Basically, rather than reflexively endorsing lower tax rates and deregulation, this great uniter of Mavericks and Populists would push for an update of Lincoln’s and FDR’s American System and Social Contract. The binding tie between the factions would be federal partnership with and support of strategic productivity industries like energy, heavy manufacturing, defense, aerospace, shipping, construction, and the like. The Mavericks would benefit because strong strategic industries are more apt to support bipartisan political reform than the GOP Establishment’s current clientele, the financial industry. The Populists would benefit because productivity industries provide high-wage/low-skill jobs for the white working class (and, for that matter, inner-city Blacks and working-class Latinos.)
Aside from this main shared interest, the Mavericks and Populists could come together on the necessity of infrastructure and innovation investments, strategies to reform and preserve universal entitlements, pro-U.S. export trade deals, progressive taxation, an immigration strategy restricting the flow of low-skilled workers into the country, and the like. All this would bind working-class voters, economically, to a Maverick or a reformer attempting to weld Maverick and Populist voters together.
With the white working class secured economically through the rejection of supply-side economics, the new Maverick or reformer would no longer be constrained (as the Reagan-Gingrich Establishment has been for three decades) to mouthing more and more extreme versions of social conservatism to keep them in the coalition. The hypothetical reformer could then focus on political reform and social moderation in an attempt to bring centrist-leaning independents on to bolster the coalition.

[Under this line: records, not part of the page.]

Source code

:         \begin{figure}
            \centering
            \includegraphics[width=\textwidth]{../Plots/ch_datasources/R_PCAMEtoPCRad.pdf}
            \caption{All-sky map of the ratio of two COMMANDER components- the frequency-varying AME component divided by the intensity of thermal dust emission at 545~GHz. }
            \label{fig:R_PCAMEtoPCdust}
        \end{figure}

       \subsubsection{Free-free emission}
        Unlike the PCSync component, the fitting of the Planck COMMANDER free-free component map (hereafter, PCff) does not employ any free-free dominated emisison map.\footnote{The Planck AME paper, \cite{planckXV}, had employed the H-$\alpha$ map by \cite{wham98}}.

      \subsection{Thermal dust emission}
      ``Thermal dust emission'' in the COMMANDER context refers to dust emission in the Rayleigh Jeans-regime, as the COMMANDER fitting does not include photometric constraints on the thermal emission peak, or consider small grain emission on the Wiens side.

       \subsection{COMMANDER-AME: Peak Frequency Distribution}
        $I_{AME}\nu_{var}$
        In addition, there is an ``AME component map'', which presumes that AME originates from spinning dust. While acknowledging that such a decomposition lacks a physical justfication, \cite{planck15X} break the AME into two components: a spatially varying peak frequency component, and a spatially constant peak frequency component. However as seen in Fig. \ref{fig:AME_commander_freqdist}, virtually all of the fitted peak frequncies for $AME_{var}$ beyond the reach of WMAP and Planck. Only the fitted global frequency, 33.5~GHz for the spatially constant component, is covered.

Of course, it’s not a perfect fit- both factions would have to give and take a bit. The Mavericks would have to abandon supply-side economics and austerity in entirety, while the Populists would have to further de-emphasize social issues. But these are tweaks, not transformations. Both camps have much to gain from this kind of nationalism, and an ascendant leader who combined social moderation with pro-industry/pro-worker economic policies could probably rack up endorsements from both the Mavericks and Populists.
Perhaps it’s ironic that a strategy for the GOP to recapture its White Working Class base from the likes of Trump would involve repudiating Reaganomics and adopting working-class populism straight out of the New Deal Democrat playbook. But does anyone seriously think that the GOP can just double down on supply-side policies from the 1980s and expect to gain the fealty of Trump supporters? Or for that matter, focus on social traditionalism in a modernizing world full of independents, social liberals, and minorities?

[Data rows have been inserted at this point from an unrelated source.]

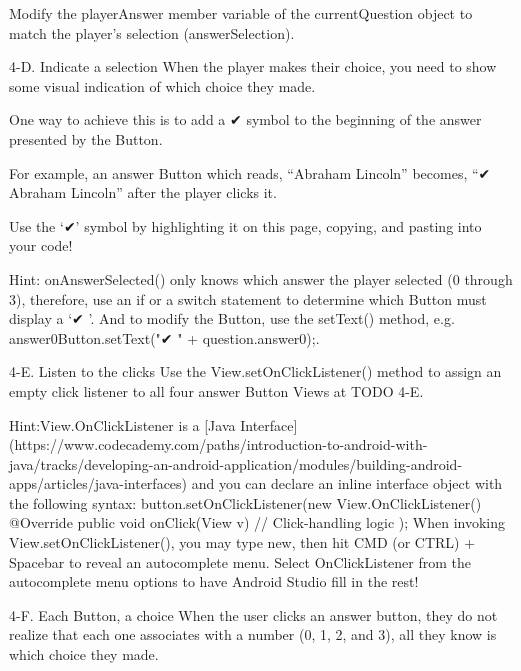                 Modify the playerAnswer member variable of the currentQuestion object to match the player’s selection (answerSelection).

        4-D. Indicate a selection
                When the player makes their choice, you need to show some visual indication of which choice they made.

                One way to achieve this is to add a ✔ symbol to the beginning of the answer presented by the Button.

                For example, an answer Button which reads, “Abraham Lincoln” becomes, “✔ Abraham Lincoln” after the player clicks it.

                Use the ‘✔’ symbol by highlighting it on this page, copying, and pasting into your code!

                        Hint: onAnswerSelected() only knows which answer the player selected (0 through 3), therefore, use an if or a switch statement to determine which Button must display a ‘✔ ’.
                        And to modify the Button, use the setText() method, e.g. answer0Button.setText("✔ " + question.answer0);.

        4-E. Listen to the clicks
                Use the View.setOnClickListener() method to assign an empty click listener to all four answer Button Views at TODO 4-E.

                        Hint:View.OnClickListener is a [Java Interface](https://www.codecademy.com/paths/introduction-to-android-with-java/tracks/developing-an-android-application/modules/building-android-apps/articles/java-interfaces) and you can declare an inline interface object with the following syntax:
                                button.setOnClickListener(new View.OnClickListener() {
                                        @Override
                                        public void onClick(View v) {
                                                // Click-handling logic
                                        }
                                });
                        When invoking View.setOnClickListener(), you may type new, then hit CMD (or CTRL) + Spacebar to reveal an autocomplete menu.
                        Select OnClickListener from the autocomplete menu options to have Android Studio fill in the rest!

        4-F. Each Button, a choice
                When the user clicks an answer button, they do not realize that each one associates with a number (0, 1, 2, and 3), all they know is which choice they made.


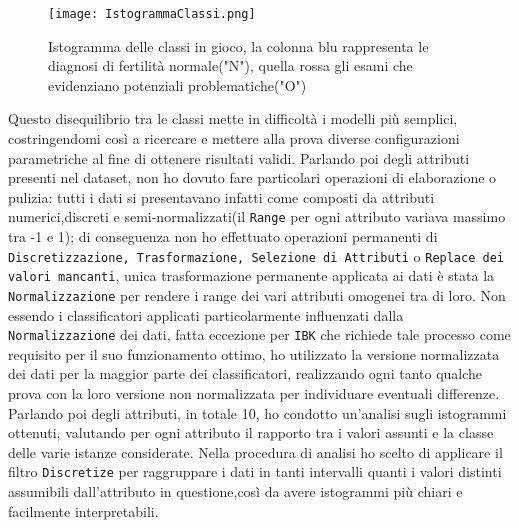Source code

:   \begin{figure}[H]
  	\texttt{[image: IstogrammaClassi.png]}
  	\caption{Istogramma delle classi in gioco, la colonna blu rappresenta le diagnosi di fertilità normale("N"), quella rossa gli esami che evidenziano potenziali problematiche("O")}
  \end{figure}

Questo disequilibrio tra le classi mette in difficoltà i modelli più semplici, costringendomi così a ricercare e mettere alla prova diverse configurazioni parametriche al fine di ottenere risultati validi.
Parlando poi degli attributi presenti nel dataset, non ho dovuto fare particolari operazioni di elaborazione o pulizia: tutti i dati si presentavano infatti come composti da attributi numerici,discreti e semi-normalizzati(il \texttt{Range} per ogni attributo variava massimo tra -1 e 1); di conseguenza non ho effettuato operazioni permanenti di \texttt{Discretizzazione, Trasformazione, Selezione di Attributi} o \texttt{Replace dei valori mancanti}, unica trasformazione permanente applicata ai dati è stata la \texttt{Normalizzazione} per rendere i range dei vari attributi omogenei tra di loro.
Non essendo i classificatori applicati particolarmente influenzati dalla \texttt{Normalizzazione} dei dati, fatta eccezione per \texttt{IBK} che richiede tale processo come requisito per il suo funzionamento ottimo, ho utilizzato la versione normalizzata dei dati per la maggior parte dei classificatori, realizzando ogni tanto qualche prova con la loro versione non normalizzata per individuare eventuali differenze.\\
Parlando poi degli attributi, in totale 10, ho condotto un'analisi sugli istogrammi ottenuti, valutando per ogni attributo il rapporto tra i valori assunti e la classe delle varie istanze considerate.
Nella procedura di analisi ho scelto di applicare il filtro \texttt{Discretize} per raggruppare i dati in tanti intervalli quanti i valori distinti assumibili dall'attributo in questione,così da avere istogrammi più chiari e facilmente interpretabili.


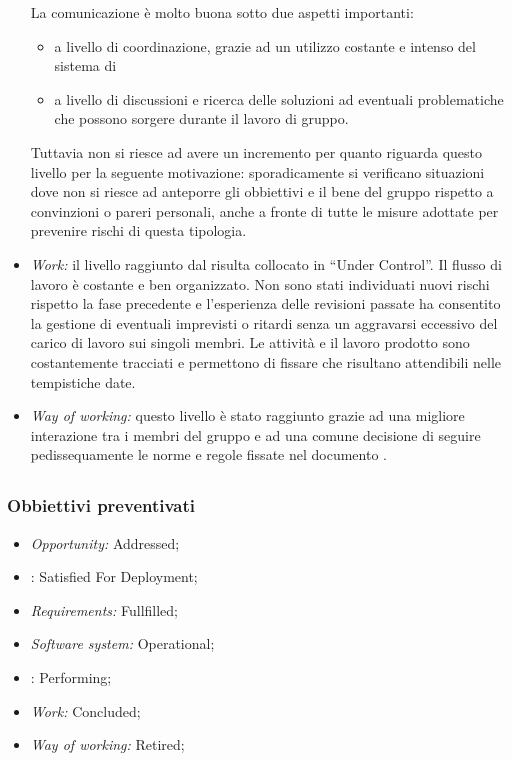 \begin{itemize}
La comunicazione è molto buona sotto due aspetti importanti:
\begin{itemize}
\item a livello di coordinazione, grazie ad un utilizzo costante e intenso del sistema di 
\item a livello di discussioni e ricerca delle soluzioni ad eventuali problematiche che possono sorgere durante il lavoro di gruppo.
\end{itemize}
Tuttavia non si riesce ad avere un incremento per quanto riguarda questo livello per la seguente motivazione: sporadicamente si verificano situazioni dove non si riesce ad anteporre gli obbiettivi e il bene del gruppo rispetto a convinzioni o pareri personali, anche a fronte di tutte le misure adottate per prevenire rischi di questa tipologia.
\item \textit{Work:} il livello raggiunto dal  risulta collocato in ``Under Control''. Il flusso di lavoro è costante e ben organizzato. Non sono stati individuati nuovi rischi rispetto la fase precedente e l'esperienza delle revisioni passate ha consentito la gestione di eventuali imprevisti o ritardi senza un aggravarsi eccessivo del carico di lavoro sui singoli membri.
Le attività e il lavoro prodotto sono costantemente tracciati e permettono di fissare \texttt{} che risultano attendibili nelle tempistiche date.
\item \textit{Way of working:} questo livello è stato raggiunto grazie ad una migliore interazione tra i membri del gruppo e ad una comune decisione di seguire pedissequamente le norme e regole fissate nel documento \NP.
\end{itemize}
\subsection{\fVVt}\label{resocontoSEMAT4}
\subsubsection{Obbiettivi preventivati}
\begin{itemize}
\item \textit{Opportunity:} Addressed;
\item {}: Satisfied For Deployment;
\item \textit{Requirements:} Fullfilled;
\item \textit{Software system:} Operational;
\item {}: Performing;
\item \textit{Work:} Concluded;
\item \textit{Way of working:} Retired;
\end{itemize}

It seems eminently reasonable to me that a party- or at least a faction or even just a single leader in the party- seeking to quell an insurgency among white workers while expanding among independents- would adopt policies that have historically sated white workers and attracted independents. And if those policies could be mixed into one doctrine and strategy- as they can be, in this case- it would seem reasonable for that party or movement to take a long, hard look at itself and see what it would have to do to move towards that new doctrine.

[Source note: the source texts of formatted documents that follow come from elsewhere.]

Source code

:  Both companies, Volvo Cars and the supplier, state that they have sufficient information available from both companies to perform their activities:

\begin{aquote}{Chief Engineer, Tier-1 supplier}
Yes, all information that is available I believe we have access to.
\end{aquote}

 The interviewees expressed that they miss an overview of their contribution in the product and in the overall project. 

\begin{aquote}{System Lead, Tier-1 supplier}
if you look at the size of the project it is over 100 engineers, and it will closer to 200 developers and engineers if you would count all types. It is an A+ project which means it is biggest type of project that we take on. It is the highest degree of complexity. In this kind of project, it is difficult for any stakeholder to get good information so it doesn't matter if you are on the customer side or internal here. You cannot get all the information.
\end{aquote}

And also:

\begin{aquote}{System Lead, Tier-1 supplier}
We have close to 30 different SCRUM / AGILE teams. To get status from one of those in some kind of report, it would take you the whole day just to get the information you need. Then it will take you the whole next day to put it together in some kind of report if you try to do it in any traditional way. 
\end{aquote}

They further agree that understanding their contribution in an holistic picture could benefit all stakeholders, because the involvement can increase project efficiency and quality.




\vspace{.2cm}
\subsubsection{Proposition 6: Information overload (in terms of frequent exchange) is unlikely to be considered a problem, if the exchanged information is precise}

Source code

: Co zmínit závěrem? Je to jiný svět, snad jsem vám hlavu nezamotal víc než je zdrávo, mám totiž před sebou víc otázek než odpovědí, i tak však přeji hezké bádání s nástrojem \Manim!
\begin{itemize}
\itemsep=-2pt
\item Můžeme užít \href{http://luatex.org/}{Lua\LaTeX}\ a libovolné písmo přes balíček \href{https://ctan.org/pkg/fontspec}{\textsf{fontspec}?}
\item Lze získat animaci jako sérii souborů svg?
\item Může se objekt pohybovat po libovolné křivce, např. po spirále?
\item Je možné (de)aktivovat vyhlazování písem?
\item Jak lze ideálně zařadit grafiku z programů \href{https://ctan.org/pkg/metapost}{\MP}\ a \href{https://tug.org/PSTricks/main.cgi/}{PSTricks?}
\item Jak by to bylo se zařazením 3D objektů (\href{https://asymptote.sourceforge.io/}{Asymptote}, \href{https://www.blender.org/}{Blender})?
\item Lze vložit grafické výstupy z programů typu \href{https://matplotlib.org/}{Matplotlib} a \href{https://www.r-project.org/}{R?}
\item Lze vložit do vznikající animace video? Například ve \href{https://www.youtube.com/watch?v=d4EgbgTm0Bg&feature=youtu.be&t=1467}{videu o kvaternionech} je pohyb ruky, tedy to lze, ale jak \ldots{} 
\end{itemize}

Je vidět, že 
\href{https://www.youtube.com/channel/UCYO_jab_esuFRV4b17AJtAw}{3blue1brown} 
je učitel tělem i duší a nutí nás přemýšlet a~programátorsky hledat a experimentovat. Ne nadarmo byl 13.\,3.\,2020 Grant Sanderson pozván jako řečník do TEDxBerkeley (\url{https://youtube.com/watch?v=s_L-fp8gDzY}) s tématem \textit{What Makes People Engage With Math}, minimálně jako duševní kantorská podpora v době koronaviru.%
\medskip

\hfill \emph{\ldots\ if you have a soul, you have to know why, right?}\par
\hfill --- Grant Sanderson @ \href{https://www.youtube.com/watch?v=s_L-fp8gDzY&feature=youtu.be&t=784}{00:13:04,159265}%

But inertia oftentimes precludes common sense. I don’t expect John Kasich to suddenly become a New Deal-style populist (though it’s more likely that he’ll endorse nationalist economics than that Trump will embrace social moderation.) That said, the current crisis facing the GOP- unpopularity among independents and centrists, and open revolt by white workers- presents an opportunity for an upcoming leader willing to and capable of fusing the policy thought of the Mavericks and the Populists.